▼▼▼

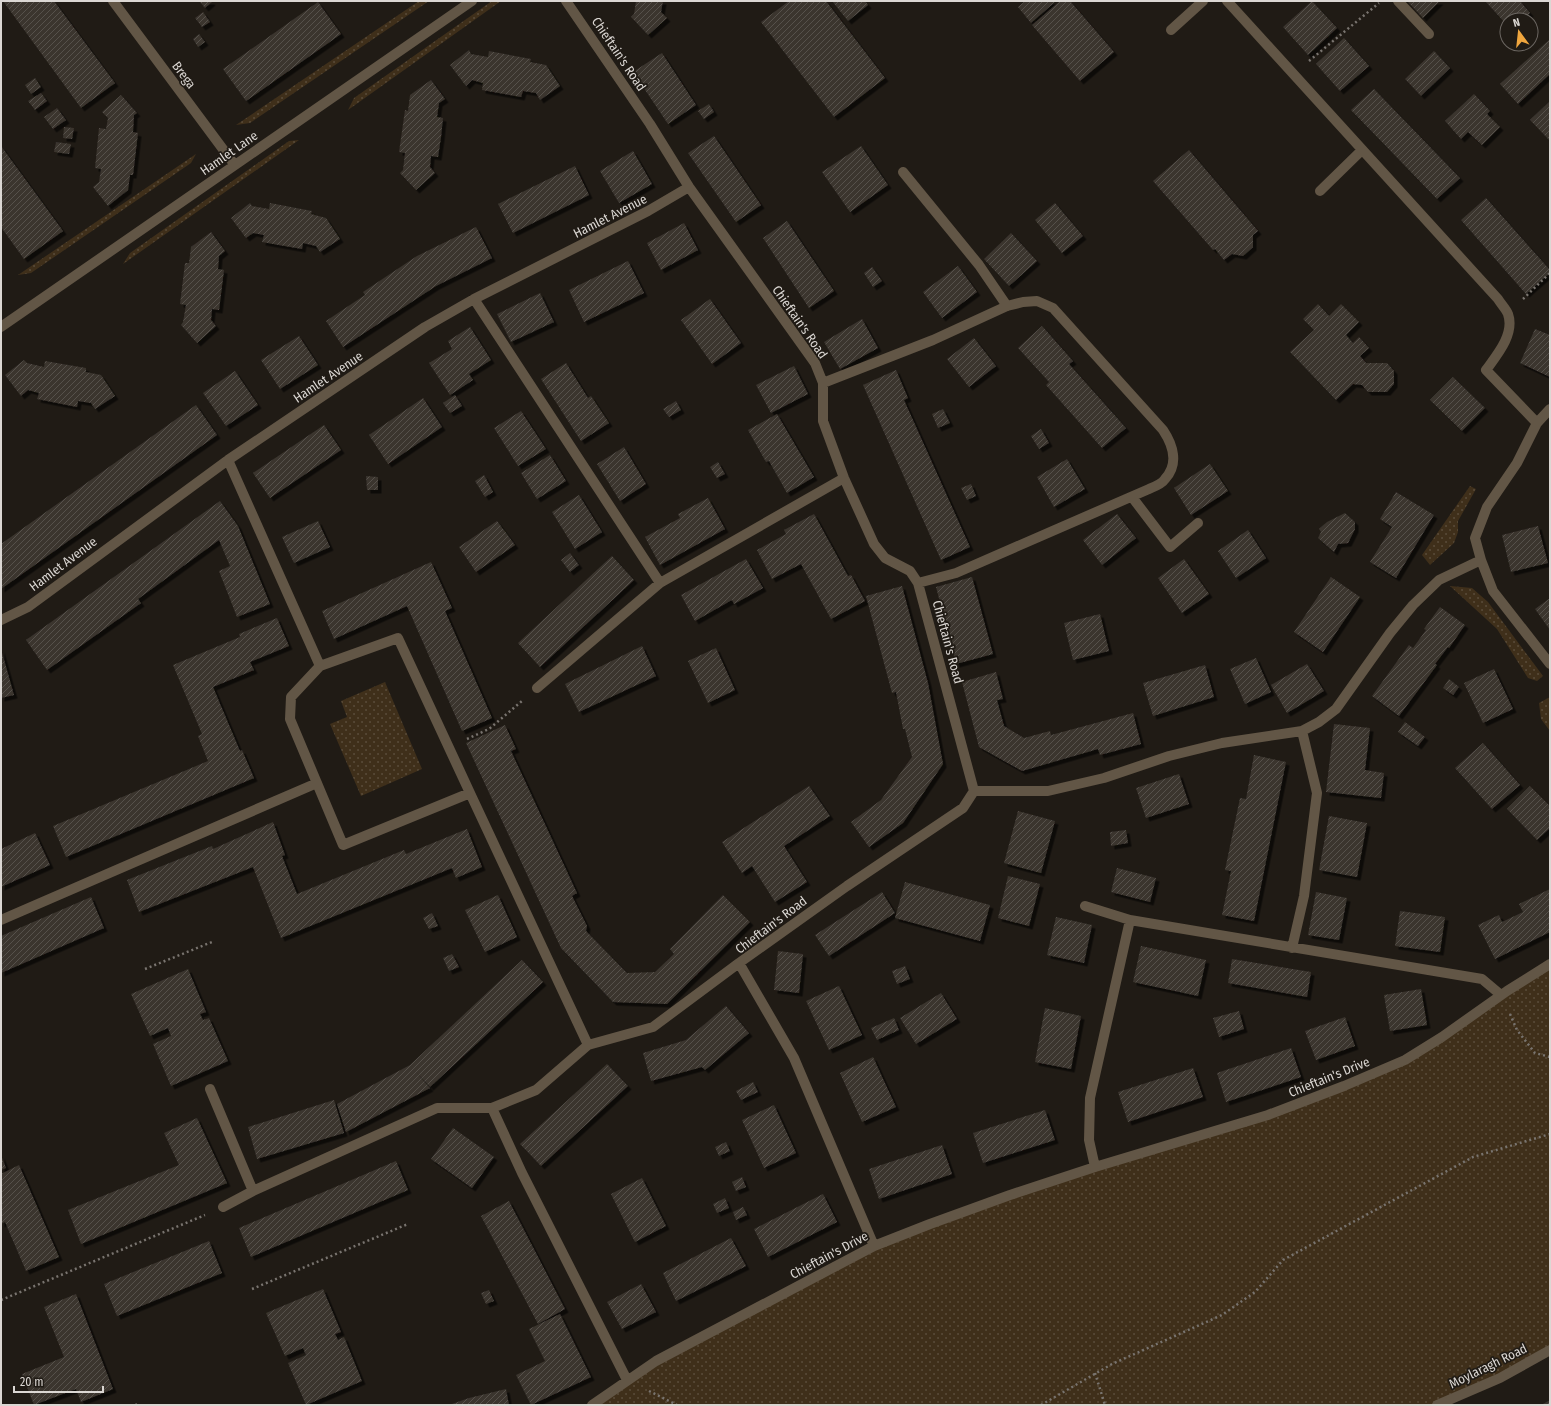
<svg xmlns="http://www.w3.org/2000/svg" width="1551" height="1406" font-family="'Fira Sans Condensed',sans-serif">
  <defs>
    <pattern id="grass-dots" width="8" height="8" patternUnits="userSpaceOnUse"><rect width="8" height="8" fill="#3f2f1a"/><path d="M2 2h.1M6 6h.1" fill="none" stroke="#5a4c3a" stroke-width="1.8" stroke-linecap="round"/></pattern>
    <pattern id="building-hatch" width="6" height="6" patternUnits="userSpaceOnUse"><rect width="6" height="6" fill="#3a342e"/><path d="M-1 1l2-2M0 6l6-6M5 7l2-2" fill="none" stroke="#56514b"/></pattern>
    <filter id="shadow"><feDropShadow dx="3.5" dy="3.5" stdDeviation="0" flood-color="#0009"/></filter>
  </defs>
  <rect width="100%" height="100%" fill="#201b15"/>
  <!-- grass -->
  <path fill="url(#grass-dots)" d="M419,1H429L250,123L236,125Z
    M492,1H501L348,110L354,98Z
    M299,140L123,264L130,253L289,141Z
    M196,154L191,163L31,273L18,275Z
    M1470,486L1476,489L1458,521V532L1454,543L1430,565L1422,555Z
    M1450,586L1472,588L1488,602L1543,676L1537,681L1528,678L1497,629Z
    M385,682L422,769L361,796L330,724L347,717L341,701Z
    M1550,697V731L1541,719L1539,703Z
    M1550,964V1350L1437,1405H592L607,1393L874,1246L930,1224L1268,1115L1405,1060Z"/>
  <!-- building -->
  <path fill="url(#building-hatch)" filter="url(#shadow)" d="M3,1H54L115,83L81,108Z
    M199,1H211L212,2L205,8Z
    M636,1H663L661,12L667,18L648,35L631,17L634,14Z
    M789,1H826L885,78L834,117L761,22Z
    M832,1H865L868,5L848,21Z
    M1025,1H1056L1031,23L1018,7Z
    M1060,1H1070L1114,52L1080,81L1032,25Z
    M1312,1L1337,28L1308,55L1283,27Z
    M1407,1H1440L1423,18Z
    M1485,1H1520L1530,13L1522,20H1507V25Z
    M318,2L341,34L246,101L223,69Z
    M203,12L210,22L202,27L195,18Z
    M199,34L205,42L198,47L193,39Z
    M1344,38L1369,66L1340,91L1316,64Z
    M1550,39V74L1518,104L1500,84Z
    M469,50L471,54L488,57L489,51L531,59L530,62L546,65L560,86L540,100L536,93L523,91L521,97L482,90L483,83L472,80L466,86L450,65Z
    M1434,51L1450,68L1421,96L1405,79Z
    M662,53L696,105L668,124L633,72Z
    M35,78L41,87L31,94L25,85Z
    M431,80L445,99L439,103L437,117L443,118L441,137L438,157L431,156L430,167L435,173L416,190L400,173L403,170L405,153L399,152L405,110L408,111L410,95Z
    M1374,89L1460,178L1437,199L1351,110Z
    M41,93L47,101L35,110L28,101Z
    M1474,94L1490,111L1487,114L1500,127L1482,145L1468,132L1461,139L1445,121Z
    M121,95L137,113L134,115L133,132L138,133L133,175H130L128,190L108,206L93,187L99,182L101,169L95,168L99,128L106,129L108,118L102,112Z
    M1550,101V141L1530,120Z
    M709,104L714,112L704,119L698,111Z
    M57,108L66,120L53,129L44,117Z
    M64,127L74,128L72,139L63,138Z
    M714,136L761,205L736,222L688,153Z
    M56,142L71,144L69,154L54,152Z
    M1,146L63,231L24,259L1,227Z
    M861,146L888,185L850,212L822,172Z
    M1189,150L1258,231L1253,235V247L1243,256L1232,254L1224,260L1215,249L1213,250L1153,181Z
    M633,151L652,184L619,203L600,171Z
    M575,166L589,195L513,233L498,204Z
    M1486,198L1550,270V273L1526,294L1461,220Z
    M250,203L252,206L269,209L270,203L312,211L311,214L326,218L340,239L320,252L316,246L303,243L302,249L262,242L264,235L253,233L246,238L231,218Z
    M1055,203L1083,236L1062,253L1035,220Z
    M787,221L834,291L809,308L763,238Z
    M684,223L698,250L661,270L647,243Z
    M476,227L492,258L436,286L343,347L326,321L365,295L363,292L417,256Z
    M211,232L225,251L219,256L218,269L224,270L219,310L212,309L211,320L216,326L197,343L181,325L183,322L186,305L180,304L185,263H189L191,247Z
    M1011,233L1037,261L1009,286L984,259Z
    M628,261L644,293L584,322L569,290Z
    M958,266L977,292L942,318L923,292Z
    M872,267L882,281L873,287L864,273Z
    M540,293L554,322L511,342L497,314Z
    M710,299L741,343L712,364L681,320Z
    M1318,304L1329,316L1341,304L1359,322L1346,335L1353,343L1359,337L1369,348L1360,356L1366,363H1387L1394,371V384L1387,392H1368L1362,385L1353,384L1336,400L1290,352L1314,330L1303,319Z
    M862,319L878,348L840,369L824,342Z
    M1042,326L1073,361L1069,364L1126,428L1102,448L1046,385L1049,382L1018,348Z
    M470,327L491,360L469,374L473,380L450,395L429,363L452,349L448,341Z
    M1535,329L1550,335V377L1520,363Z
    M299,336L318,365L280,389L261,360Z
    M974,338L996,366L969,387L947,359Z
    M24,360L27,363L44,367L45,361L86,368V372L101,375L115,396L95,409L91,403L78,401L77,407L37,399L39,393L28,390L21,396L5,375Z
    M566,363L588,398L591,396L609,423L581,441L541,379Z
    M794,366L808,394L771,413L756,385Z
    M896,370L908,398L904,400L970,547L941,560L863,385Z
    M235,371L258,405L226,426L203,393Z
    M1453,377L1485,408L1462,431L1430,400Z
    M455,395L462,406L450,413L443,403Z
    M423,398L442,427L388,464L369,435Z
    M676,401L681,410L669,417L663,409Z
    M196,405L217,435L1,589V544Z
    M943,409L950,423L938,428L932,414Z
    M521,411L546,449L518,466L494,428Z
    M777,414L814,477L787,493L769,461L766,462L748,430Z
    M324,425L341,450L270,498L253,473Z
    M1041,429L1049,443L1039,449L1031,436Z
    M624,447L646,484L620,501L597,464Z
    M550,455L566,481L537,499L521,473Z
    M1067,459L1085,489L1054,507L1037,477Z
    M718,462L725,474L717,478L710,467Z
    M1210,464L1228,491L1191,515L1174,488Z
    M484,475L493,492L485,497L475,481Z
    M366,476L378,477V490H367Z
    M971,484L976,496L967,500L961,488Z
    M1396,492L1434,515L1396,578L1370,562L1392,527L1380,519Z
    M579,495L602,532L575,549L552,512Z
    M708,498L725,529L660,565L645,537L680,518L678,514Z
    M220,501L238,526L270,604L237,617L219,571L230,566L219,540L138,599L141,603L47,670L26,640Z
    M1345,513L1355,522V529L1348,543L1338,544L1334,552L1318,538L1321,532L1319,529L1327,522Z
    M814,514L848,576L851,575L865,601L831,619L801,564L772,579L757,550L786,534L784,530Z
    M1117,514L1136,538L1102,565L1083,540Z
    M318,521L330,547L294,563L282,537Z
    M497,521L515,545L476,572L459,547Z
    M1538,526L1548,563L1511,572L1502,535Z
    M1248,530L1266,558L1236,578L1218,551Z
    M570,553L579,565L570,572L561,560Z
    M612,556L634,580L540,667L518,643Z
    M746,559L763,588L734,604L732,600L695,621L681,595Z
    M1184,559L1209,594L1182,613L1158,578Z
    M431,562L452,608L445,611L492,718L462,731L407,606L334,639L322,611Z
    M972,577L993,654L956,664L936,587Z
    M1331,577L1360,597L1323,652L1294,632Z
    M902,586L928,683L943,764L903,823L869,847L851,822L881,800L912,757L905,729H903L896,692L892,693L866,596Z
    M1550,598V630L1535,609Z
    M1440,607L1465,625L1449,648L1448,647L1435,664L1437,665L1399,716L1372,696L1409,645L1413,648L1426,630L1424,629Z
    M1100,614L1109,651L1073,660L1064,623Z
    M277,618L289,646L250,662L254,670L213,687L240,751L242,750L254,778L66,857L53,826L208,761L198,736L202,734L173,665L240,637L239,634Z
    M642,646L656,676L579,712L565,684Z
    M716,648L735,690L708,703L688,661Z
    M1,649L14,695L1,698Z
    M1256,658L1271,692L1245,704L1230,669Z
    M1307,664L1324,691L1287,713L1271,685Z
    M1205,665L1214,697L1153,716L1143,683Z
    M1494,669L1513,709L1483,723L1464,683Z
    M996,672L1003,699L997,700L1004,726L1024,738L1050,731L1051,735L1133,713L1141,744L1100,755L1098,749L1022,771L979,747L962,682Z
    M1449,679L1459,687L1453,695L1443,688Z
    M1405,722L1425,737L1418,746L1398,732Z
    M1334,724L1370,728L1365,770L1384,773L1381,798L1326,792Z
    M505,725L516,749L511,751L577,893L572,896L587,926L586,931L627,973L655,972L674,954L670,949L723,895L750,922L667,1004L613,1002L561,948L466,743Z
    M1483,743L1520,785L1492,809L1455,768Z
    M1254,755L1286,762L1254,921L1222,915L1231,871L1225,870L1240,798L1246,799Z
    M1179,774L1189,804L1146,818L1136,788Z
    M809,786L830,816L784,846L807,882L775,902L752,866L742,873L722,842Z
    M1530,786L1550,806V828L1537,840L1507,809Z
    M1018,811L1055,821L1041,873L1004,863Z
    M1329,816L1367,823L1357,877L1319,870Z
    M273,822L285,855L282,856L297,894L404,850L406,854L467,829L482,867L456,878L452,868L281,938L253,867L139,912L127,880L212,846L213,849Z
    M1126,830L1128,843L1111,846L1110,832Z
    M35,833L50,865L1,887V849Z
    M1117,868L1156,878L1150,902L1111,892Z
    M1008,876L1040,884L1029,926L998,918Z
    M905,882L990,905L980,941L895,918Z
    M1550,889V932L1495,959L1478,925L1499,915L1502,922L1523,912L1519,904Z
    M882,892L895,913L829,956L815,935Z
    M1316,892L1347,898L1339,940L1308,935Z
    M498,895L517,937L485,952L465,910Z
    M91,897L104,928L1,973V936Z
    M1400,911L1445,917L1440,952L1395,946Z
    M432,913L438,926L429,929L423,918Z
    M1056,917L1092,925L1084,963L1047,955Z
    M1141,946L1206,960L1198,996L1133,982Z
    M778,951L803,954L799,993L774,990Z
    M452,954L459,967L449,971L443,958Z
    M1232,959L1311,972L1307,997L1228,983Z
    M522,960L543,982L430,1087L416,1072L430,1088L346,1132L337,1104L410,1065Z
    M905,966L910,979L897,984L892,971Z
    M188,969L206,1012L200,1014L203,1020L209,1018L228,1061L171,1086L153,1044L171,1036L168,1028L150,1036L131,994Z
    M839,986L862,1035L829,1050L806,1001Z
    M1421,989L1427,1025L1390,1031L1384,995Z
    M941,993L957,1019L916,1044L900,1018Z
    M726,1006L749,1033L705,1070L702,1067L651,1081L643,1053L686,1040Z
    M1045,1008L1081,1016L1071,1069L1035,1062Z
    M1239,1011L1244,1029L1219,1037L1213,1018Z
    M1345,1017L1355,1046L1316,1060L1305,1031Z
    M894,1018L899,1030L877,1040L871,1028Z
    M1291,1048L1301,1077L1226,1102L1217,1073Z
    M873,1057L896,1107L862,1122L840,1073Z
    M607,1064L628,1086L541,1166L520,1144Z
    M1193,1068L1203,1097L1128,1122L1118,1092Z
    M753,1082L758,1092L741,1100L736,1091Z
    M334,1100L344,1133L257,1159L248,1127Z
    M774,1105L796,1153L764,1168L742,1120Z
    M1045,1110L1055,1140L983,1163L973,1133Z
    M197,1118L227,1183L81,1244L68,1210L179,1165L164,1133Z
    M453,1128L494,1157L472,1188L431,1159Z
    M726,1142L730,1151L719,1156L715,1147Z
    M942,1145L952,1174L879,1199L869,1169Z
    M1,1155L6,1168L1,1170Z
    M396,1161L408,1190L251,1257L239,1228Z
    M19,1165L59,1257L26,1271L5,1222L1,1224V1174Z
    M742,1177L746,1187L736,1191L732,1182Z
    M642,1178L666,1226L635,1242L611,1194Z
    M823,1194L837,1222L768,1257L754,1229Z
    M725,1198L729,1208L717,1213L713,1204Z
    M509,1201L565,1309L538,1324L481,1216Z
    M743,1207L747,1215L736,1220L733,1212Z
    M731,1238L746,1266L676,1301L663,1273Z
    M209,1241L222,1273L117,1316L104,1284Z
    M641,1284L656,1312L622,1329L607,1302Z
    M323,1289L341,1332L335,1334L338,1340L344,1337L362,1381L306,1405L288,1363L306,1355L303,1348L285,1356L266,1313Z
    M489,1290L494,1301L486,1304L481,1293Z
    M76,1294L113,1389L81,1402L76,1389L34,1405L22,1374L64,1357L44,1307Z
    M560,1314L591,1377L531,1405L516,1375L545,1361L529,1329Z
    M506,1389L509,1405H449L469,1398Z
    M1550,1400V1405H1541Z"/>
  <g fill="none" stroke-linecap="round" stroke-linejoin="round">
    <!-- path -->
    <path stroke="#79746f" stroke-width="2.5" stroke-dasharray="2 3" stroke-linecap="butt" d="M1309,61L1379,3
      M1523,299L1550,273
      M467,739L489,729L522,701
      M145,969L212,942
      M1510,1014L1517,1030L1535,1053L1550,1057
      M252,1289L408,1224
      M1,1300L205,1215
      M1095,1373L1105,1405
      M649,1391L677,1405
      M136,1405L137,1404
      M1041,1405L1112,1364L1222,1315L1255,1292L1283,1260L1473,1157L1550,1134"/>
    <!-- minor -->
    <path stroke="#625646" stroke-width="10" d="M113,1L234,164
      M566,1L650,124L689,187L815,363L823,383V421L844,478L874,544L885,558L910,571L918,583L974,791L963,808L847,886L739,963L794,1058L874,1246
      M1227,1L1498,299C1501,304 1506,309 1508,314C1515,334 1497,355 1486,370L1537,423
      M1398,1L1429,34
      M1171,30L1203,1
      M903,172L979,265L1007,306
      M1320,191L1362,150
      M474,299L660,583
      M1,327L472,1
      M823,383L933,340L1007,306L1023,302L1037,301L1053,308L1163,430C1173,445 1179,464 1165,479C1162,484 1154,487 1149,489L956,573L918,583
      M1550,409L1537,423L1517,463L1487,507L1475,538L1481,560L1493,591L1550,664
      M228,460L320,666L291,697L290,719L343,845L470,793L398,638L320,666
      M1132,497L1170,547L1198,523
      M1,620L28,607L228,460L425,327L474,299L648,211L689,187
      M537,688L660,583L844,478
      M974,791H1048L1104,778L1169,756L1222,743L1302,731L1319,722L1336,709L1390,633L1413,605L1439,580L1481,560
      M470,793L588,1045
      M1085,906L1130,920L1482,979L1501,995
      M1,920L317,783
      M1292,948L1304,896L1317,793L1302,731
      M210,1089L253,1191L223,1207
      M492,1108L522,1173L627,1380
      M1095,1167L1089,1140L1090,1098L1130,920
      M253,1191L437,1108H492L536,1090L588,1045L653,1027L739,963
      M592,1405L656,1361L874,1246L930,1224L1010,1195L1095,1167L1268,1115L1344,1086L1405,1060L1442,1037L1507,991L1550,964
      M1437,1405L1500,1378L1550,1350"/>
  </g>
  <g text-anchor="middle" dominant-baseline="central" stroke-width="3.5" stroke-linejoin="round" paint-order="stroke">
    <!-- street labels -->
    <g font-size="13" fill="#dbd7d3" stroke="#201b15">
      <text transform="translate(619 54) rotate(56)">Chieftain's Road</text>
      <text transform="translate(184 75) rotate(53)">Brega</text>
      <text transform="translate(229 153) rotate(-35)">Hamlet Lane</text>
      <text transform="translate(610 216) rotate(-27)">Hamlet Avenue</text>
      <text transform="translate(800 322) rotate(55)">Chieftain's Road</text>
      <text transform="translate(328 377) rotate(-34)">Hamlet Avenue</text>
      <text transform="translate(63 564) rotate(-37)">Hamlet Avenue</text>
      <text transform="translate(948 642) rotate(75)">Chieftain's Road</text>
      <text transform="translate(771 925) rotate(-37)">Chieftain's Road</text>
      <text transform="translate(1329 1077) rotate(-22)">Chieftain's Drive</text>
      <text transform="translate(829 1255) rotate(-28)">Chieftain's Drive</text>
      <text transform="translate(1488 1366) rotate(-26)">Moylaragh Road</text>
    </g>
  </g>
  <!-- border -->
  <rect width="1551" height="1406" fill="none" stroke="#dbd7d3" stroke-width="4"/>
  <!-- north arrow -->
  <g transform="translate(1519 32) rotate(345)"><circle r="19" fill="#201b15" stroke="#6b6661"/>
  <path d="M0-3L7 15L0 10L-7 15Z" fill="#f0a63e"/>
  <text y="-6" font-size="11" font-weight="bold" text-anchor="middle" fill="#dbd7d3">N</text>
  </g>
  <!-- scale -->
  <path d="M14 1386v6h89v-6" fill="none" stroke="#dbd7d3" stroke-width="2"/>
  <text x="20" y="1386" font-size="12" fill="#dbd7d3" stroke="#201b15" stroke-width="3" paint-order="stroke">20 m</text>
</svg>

▲▲▲

Go over the data and return every line that includes the word "linejoin".

  <g fill="none" stroke-linecap="round" stroke-linejoin="round">
  <g text-anchor="middle" dominant-baseline="central" stroke-width="3.5" stroke-linejoin="round" paint-order="stroke">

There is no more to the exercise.